Skoda which is leading the ‘India 2.0’ project was last reported to highly localise the Volkswagen 1.0-litre 3-cylinder turbocharged petrol engine to up to 90%. And now according to a media report, the brand will replace the current 1.6 MPI (EA 111) motor on the Rapid sedan and equip it with the smaller 1.0-litre TSI (EA 211) motor soon.

The new engine is expected to be BSVI emission compliant and is likely to be introduced next year before the BSVI norms are enforced. The 1.5-litre diesel engine may not be upgraded to BSVI standards and is likely to be discontinued. The BSVI emission norms will be enforced from 1st April 2020, and it is speculated that the efficient petrol engine will replace the diesel motor.

According to reports, it has been confirmed that the Skoda Rapid will get an option of a 7-speed DSG automatic gearbox for the first time on the petrol model and the new unit will replace the old 6-speed torque converter automatic that was on the 1.6 MPI. Currently only the diesel Rapid gets the DSG gearbox.
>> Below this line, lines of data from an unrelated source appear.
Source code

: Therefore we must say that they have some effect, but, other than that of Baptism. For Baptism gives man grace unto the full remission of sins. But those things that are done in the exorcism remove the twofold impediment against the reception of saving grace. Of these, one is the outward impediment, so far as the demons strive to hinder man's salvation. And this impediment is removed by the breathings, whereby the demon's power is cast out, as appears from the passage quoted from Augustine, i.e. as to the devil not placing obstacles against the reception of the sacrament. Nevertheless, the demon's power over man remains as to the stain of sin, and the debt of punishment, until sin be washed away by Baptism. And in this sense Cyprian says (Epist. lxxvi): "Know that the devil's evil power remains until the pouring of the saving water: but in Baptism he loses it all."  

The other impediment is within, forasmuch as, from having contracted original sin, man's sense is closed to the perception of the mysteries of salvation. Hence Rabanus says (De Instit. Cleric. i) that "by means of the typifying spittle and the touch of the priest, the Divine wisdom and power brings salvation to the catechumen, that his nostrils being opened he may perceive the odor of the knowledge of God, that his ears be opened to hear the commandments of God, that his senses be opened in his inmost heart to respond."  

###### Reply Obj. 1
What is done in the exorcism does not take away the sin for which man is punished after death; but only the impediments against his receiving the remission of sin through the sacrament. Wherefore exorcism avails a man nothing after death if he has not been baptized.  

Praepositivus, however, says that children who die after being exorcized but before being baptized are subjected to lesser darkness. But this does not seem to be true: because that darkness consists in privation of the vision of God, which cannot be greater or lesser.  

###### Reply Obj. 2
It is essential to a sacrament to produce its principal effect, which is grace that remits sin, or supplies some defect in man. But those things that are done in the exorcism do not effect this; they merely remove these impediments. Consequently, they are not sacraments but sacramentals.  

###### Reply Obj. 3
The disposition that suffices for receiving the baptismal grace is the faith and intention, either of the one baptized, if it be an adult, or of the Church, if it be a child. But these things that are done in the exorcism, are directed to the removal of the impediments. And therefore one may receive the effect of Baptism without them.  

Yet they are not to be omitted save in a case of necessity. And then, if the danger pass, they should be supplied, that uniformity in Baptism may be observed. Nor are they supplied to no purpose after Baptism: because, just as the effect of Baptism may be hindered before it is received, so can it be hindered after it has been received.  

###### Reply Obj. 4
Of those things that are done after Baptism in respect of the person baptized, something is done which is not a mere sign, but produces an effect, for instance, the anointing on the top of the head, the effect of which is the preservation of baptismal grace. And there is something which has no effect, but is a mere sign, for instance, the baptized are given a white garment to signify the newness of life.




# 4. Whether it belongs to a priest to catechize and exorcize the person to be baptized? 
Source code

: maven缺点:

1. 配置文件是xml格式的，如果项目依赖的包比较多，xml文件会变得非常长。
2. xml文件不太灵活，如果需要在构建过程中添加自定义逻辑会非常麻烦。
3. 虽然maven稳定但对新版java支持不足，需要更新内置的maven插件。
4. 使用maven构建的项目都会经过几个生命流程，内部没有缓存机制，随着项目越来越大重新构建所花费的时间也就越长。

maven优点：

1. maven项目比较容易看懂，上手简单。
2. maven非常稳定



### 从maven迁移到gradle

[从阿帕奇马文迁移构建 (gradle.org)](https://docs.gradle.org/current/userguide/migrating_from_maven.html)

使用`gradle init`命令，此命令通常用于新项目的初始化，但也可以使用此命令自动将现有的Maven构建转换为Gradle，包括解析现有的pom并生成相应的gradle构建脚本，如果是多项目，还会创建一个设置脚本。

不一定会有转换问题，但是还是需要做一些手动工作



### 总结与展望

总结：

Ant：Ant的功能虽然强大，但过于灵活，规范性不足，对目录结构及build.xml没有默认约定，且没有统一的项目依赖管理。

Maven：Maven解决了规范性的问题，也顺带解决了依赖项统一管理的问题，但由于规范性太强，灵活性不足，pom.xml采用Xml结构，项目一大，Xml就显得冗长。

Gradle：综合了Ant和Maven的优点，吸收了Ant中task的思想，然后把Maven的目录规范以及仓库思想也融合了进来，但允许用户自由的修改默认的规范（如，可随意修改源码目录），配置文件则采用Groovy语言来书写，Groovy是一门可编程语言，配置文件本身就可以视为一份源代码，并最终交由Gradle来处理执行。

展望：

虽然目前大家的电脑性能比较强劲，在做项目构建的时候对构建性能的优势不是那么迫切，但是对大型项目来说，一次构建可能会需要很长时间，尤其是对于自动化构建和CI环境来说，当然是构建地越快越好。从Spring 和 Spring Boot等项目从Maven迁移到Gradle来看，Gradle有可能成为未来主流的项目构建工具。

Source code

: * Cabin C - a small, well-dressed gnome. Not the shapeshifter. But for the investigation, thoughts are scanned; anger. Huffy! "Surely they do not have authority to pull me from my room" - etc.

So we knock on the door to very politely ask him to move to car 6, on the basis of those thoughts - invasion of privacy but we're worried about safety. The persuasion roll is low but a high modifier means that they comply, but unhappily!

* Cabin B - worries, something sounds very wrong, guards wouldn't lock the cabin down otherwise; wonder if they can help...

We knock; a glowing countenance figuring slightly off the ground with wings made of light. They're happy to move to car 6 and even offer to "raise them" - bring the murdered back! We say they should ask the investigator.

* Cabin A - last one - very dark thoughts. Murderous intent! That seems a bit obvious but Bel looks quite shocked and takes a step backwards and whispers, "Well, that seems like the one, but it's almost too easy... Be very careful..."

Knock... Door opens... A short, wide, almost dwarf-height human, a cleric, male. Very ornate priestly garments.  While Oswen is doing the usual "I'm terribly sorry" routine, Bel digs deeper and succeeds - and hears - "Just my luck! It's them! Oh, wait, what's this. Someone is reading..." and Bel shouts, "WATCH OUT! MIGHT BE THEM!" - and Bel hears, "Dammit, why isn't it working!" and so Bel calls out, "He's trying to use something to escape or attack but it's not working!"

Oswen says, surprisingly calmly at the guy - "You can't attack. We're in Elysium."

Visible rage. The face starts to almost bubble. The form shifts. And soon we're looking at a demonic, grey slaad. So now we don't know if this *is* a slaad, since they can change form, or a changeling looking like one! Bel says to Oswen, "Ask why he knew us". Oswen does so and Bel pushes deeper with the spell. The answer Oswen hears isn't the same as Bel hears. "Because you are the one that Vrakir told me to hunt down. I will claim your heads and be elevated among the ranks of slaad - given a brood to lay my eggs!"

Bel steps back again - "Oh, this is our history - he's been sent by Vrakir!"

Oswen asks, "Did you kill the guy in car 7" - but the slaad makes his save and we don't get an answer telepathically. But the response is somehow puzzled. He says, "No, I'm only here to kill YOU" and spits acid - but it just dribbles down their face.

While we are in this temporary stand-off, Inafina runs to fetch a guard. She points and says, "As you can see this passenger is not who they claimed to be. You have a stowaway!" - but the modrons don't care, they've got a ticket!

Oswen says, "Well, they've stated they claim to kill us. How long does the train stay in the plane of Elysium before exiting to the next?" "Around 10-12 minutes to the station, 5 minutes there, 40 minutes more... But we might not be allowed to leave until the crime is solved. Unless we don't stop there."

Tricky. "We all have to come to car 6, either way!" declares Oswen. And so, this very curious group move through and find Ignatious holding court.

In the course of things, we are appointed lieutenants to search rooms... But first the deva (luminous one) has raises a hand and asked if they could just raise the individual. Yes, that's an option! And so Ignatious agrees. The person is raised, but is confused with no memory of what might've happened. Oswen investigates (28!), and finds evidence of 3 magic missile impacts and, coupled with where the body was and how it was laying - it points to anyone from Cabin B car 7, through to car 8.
The international spec 1.0-litre, 3-cylinder, turbocharged petrol engine is available in two power options, one producing 95 HP of power and 160 Nm of torque and the other producing 115 HP of power and 200 Nm of torque. Skoda Rapid in India is expected to get the more powerful 115 HP/200 Nm option in India. For comparison, the 1.6 MPI produces 105 HP of power and 153 Nm of torque. If the more powerful 1.0-litre TSI version makes it to India, it will outmatch the 1.6-litre MPI engine by quite a margin.

Skoda may strike out the diesel engine on their small cars and may not upgrade them to BSVI emission standards. However, the company is expected to upgrade the 2.0-litre diesel to BSVI standards. The diesel car market in the entry-level segment is not doing as good as the petrol market and most buyers prefer petrol-powered small cars over diesel. The cost of upgrades on the diesel engine to make it BSVI compliant does not balance the scale and many car manufacturers are likely to withdraw their small diesel engines and replace them with efficient petrol engines.